Rogers is a town in Bell County, Texas, United States. The population was 1,113 at the 2020 census. It is part of the Killeen-Temple-Fort Hood metropolitan area.

==Geography==

Rogers is located in southeastern Bell County. U.S. Route 190 passes through the town, leading northwest 14 mi to Temple and southeast 17 mi to Cameron.

According to the United States Census Bureau, the town has a total area of 2.7 km2, of which 0.08 sqkm, or 3.16%, is covered by water.

==Demographics==

Rogers racial composition as of 2020 (NH = Non-Hispanic)
| Race | Number | Percentage |
|---|---|---|
| White (NH) | 529 | 47.53% |
| Black or African American (NH) | 35 | 3.14% |
| Asian (NH) | 5 | 0.45% |
| Some Other Race (NH) | 6 | 0.54% |
| Mixed/Multi-Racial (NH) | 51 | 4.58% |
| Hispanic or Latino | 487 | 43.76% |
| Total | 1,113 |  |

As of the 2020 United States census, there were 1,113 people, 414 households, and 329 families residing in the town.

As of the census of 2000, 1,117 people, 413 households, and 296 families resided in the town. The population density was 1,477.9 PD/sqmi. The 468 housing units averaged 619.2/sq mi (237.8/km^{2}). The racial makeup of the town was 75.38% White, 4.30% African American, 0.45% Native American, 0.09% Asian, 17.37% from other races, and 2.42% from two or more races. Hispanics or Latinos of any race were 27.84% of the population.

Of the 413 households, 40.2% had children under the age of 18 living with them, 51.1% were married couples living together, 13.8% had a female householder with no husband present, and 28.3% were not families. About 26.9% of all households were made up of individuals, and 13.8% had someone living alone who was 65 years of age or older. The average household size was 2.70 and the average family size was 3.30.

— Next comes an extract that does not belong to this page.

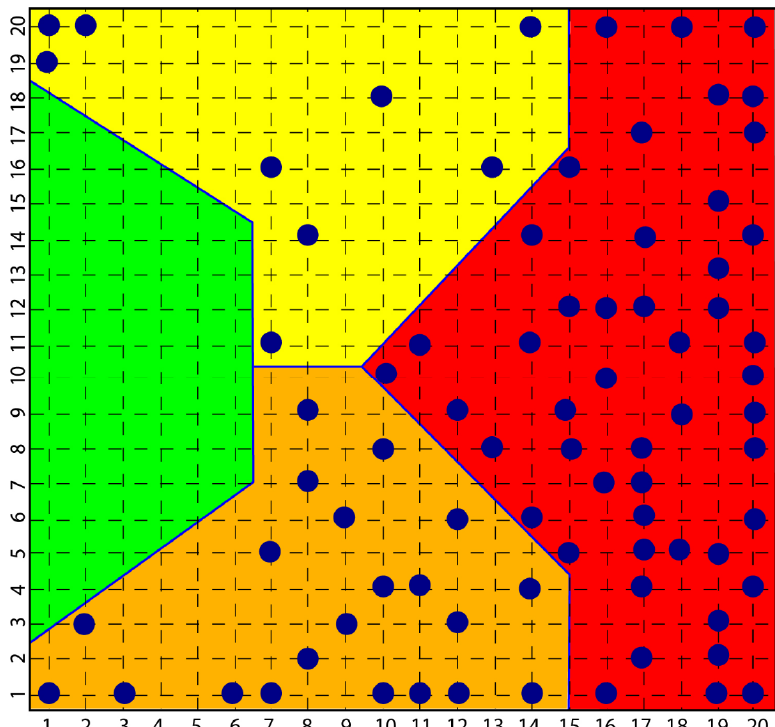
Figure 1. Figure shows how all subjects with psychopathology are distributed among the yellow, orange and red areas and none in the green area that classified normal subjects. Int. J. Mol. Sci. 2022 , 23 , x FOR PEER REVIEW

In the town, the population was distributed as 32.1% under the age of 18, 8.2% from 18 to 24, 27.8% from 25 to 44, 20.3% from 45 to 64, and 11.5% who were 65 years of age or older. The median age was 32 years. For every 100 females, there were 89.6 males. For every 100 females age 18 and over, there were 86.2 males.

The median income for a household in the town was $26,136, and for a family was $38,274. Males had a median income of $30,179 versus $20,385 for females. The per capita income for the town was $13,893. About 13.3% of families and 17.9% of the population were below the poverty line, including 27.0% of those under age 18 and 25.3% of those age 65 or over.

Historical population
| Census | Pop. | Note | %± |
| 1900 | 664 |  | — |
| 1910 | 1,275 |  | 92.0% |
| 1920 | 1,256 |  | −1.5% |
| 1930 | 1,032 |  | −17.8% |
| 1940 | 911 |  | −11.7% |
| 1950 | 948 |  | 4.1% |
| 1960 | 936 |  | −1.3% |
| 1970 | 1,030 |  | 10.0% |
| 1980 | 1,242 |  | 20.6% |
| 1990 | 1,131 |  | −8.9% |
| 2000 | 1,117 |  | −1.2% |
| 2010 | 1,218 |  | 9.0% |
| 2020 | 1,113 |  | −8.6% |
U.S. Decennial Census

==Education==
The Town of Rogers is served by the Rogers Independent School District.

==Notable people==

- Ki Aldrich, (1916-1983) football player
- Alvin Ailey, (1931–1989) dancer and activist who founded the Alvin Ailey American Dance Theater
- Taylor Jungmann, (b 1989) is a former professional baseball player, he played mostly for Milwaukee Brewers.
- William D. McElroy, (1917–1999) biochemist and academic administrator, born in Rogers.
- Hugh Shelley, (1910–1978) played professional baseball for the Detroit Tigers.